Bien que le temps ne soit pas particulièrement clément, nous nous apprêtons à sortir. Quelle chance! la maison dispose de son propre jardin! Jeux, toboggan notamment et espaces créatifs, bac à sable par exemple. Tout est pris d’assaut malgré les températures et l’humidité, spécialement le bac à sable qui ne désemplit guère! Mais sortir en décembre sous nos latitudes, c’est tout une histoire, les chaussures, les bonnets, les gants, les écharpes! Festival de couleurs et de matières. Les enfants tous plus dégourdis les uns que les autres s’affairent et ne veulent pas d’aide! Dehors, on court, on crie, on se poursuit, on tombe, on rit, on vit! Pendant ce temps, j’essaie de me réchauffer, une tasse de thé entre les mains en discutant avec les éducatrices! Finalement, l’heure de la pause « grand air » sonne. Nous nous engouffrons tous au chaud, objectif goûter!

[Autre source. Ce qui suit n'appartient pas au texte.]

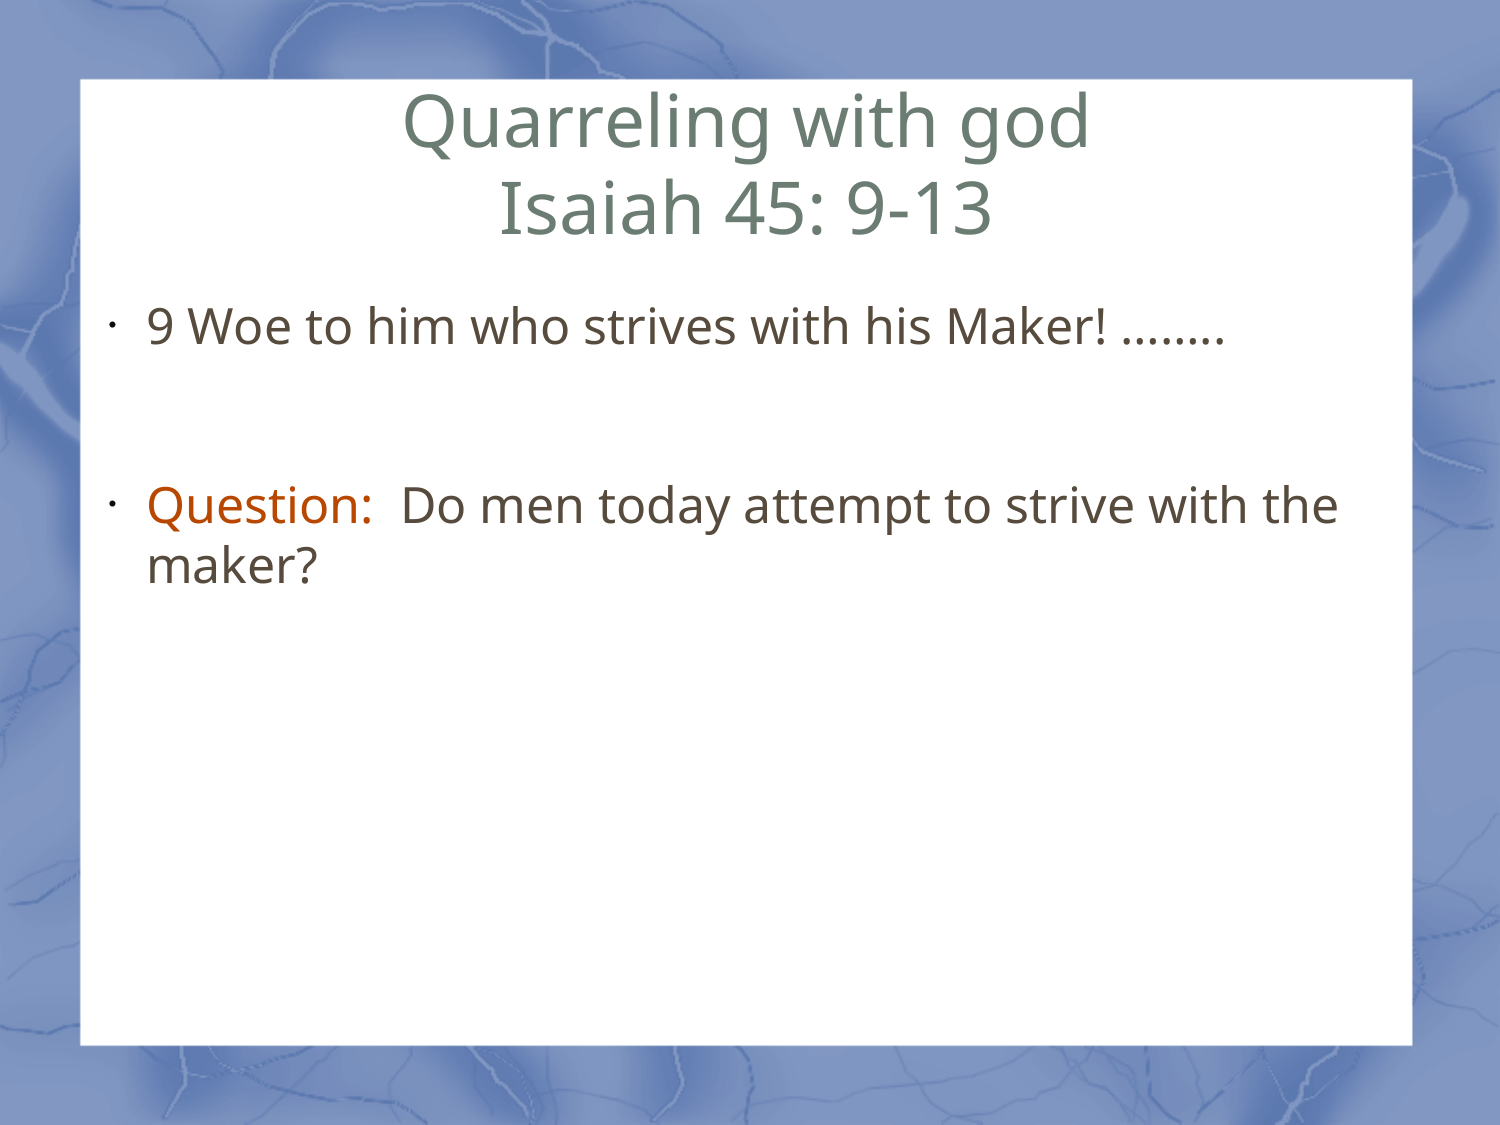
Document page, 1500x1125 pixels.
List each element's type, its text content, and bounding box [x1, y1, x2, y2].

title Quarreling with god Isaiah 45: 9-13 [69, 66, 1425, 238]
list 9 Woe to him who strives with his Maker! …….. Question: Do men today attempt to strive with the maker? [75, 287, 1425, 1005]
picture [0, 0, 1500, 1125]
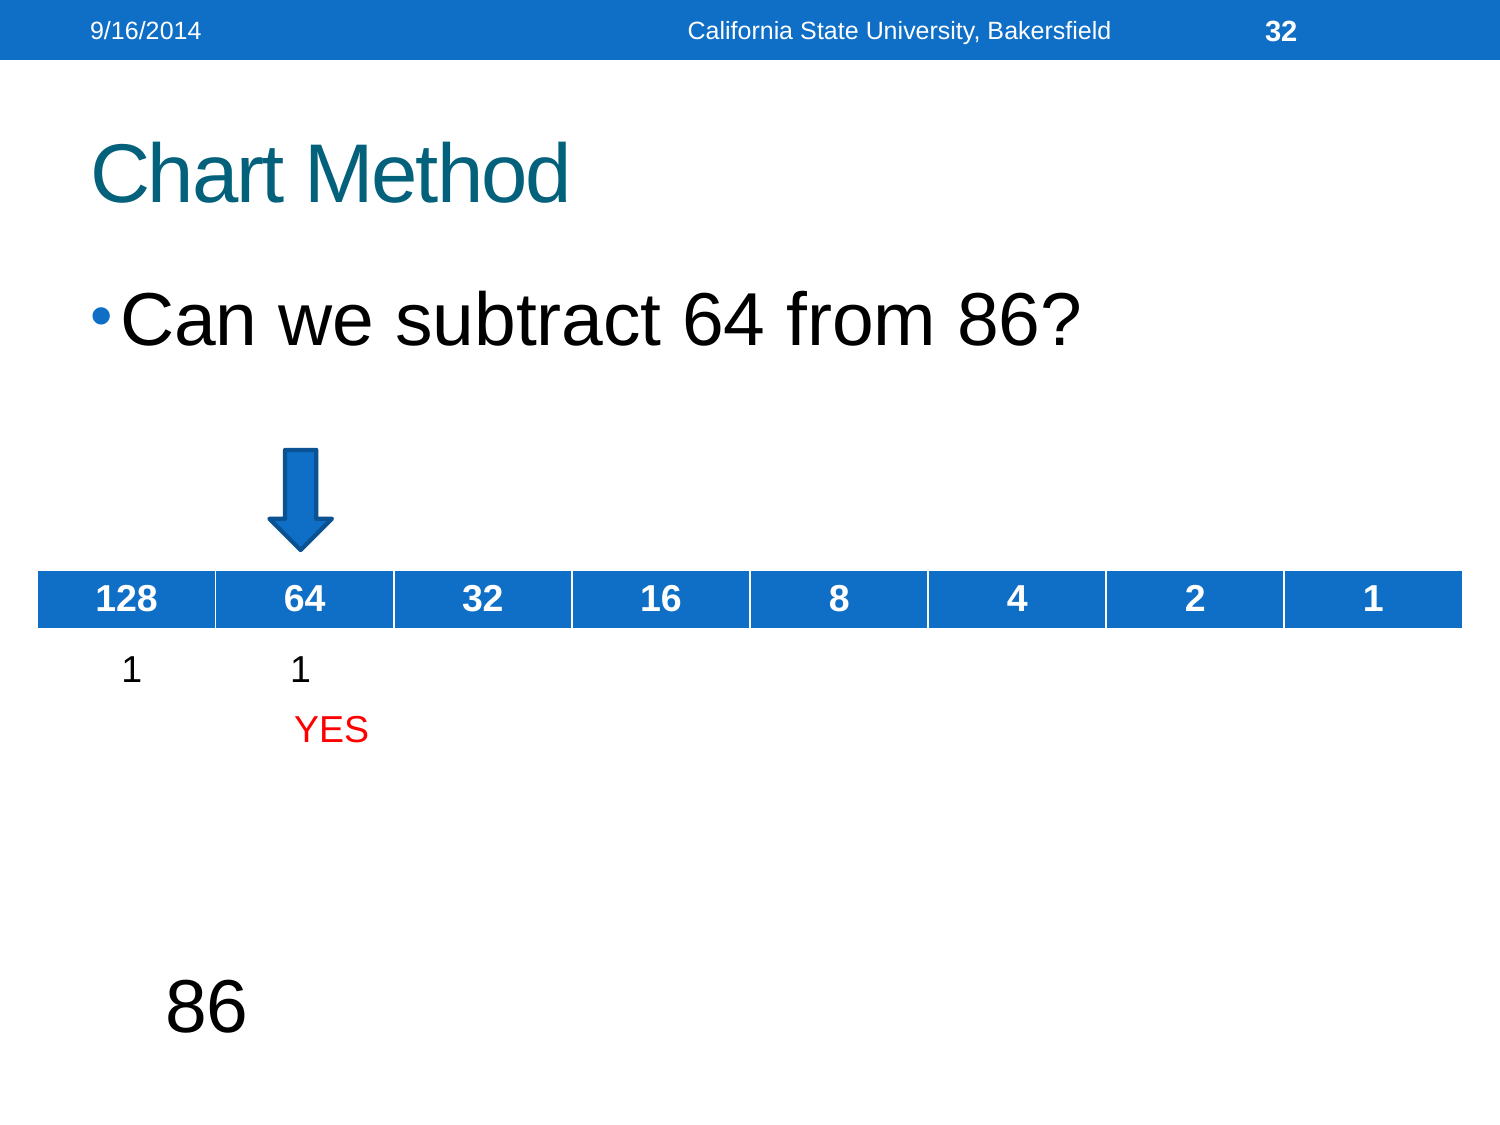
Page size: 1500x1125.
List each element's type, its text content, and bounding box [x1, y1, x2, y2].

title Chart Method [75, 87, 1425, 250]
list Can we subtract 64 from 86? [75, 634, 1425, 1063]
text_box 1 [275, 637, 326, 698]
slide_number 9/16/2014 [75, 3, 550, 57]
table_header 32 [395, 571, 571, 628]
table_header 8 [751, 571, 927, 628]
table_header 64 [216, 571, 393, 628]
table_header 1 [1285, 571, 1462, 628]
text_box [269, 450, 332, 550]
list Can we subtract 64 from 86? [75, 262, 1425, 569]
text_box 86 [150, 949, 264, 1055]
footer California State University, Bakersfield [562, 3, 1238, 57]
text_box 1 [106, 637, 158, 698]
text_box YES [279, 698, 385, 758]
table_header 16 [573, 571, 749, 628]
slide_number <number> [1250, 3, 1425, 57]
table_header 4 [929, 571, 1105, 628]
table_header 2 [1107, 571, 1283, 628]
table_header 128 [38, 571, 215, 628]
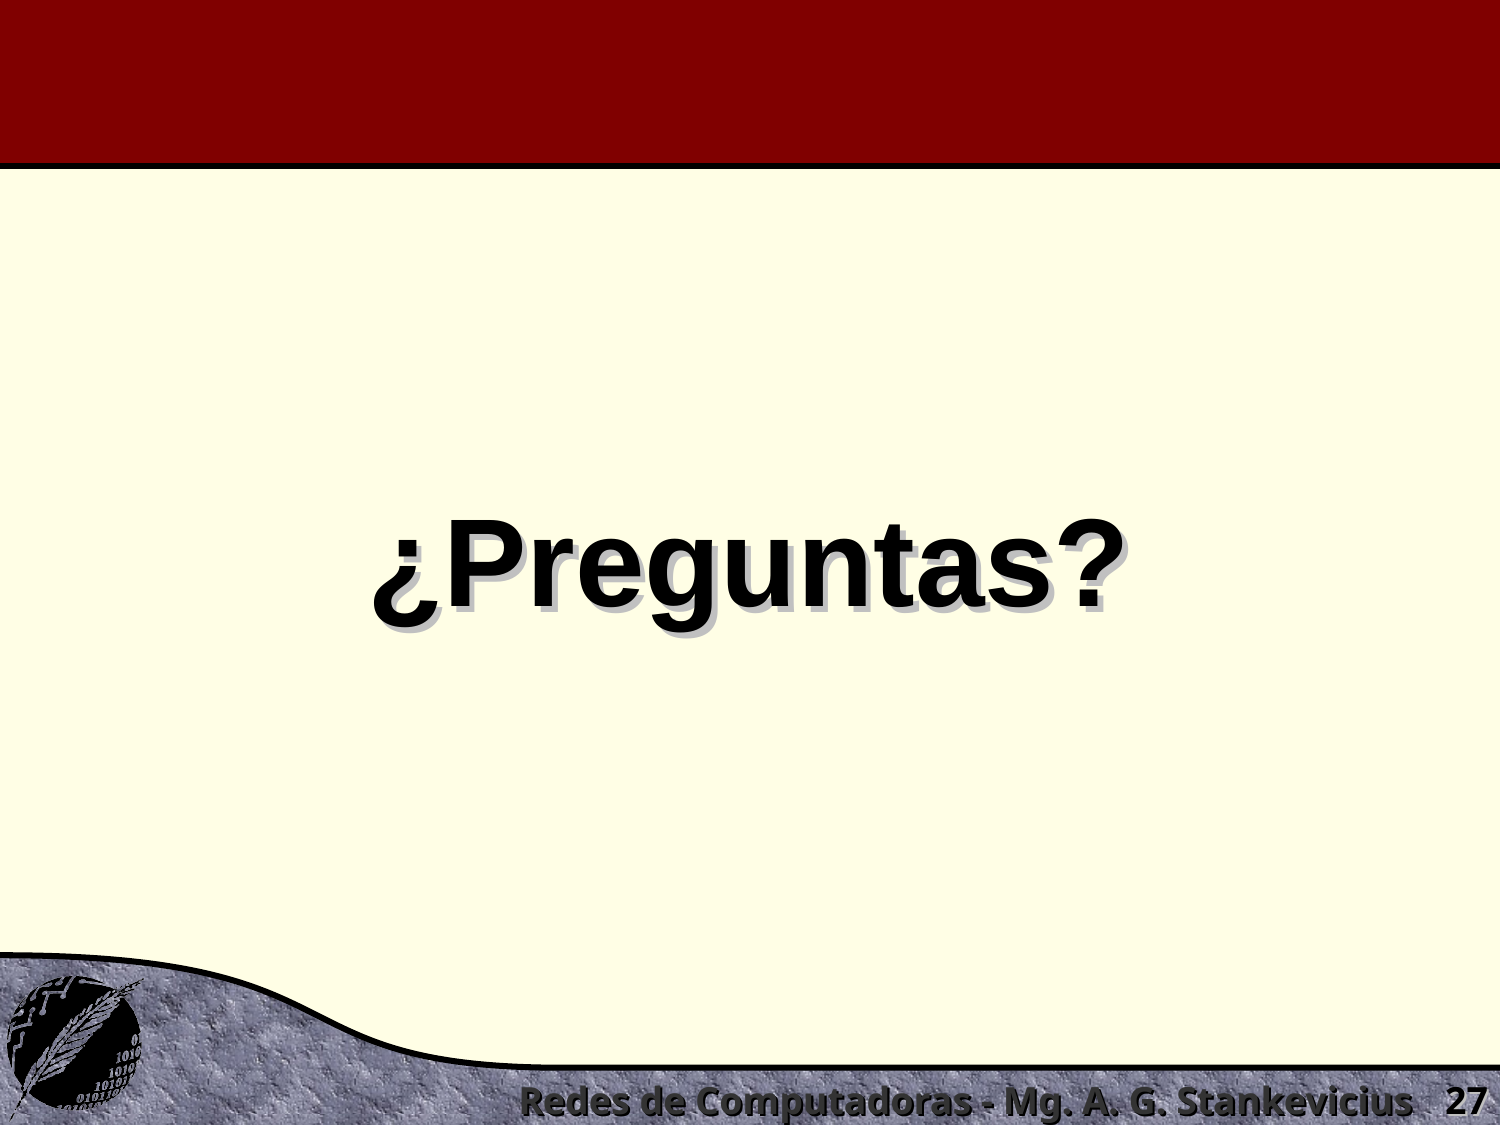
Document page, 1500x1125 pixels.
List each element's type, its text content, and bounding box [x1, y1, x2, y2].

picture [0, 959, 1500, 1125]
picture [1047, 1100, 1054, 1110]
picture [790, 1100, 795, 1110]
subtitle ¿Preguntas? [11, 199, 1486, 928]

Après s’être délesté de l’équipage nécessaire pour résister au froid, c’est la queue pour passer aux toilettes et se laver les mains. Les instructions étaient très claires : « il faut frotter »! Eh oui, on apprend l’hygiène! Quant à moi, je virevolte. Je découvre un coin de pièce « caverne d’Ali Baba »! Assiettes en plastiques colorées en forme de fleur, brosses à dents imprégnées de peintures, palettes de peinture à l’eau, bouts de laine et de tissus, pinceaux en goguette… Pour votre exploratrice visuelle de son état : un vrai bonheur. Mon appareil photo n’est pas au chômage! Je mitraille!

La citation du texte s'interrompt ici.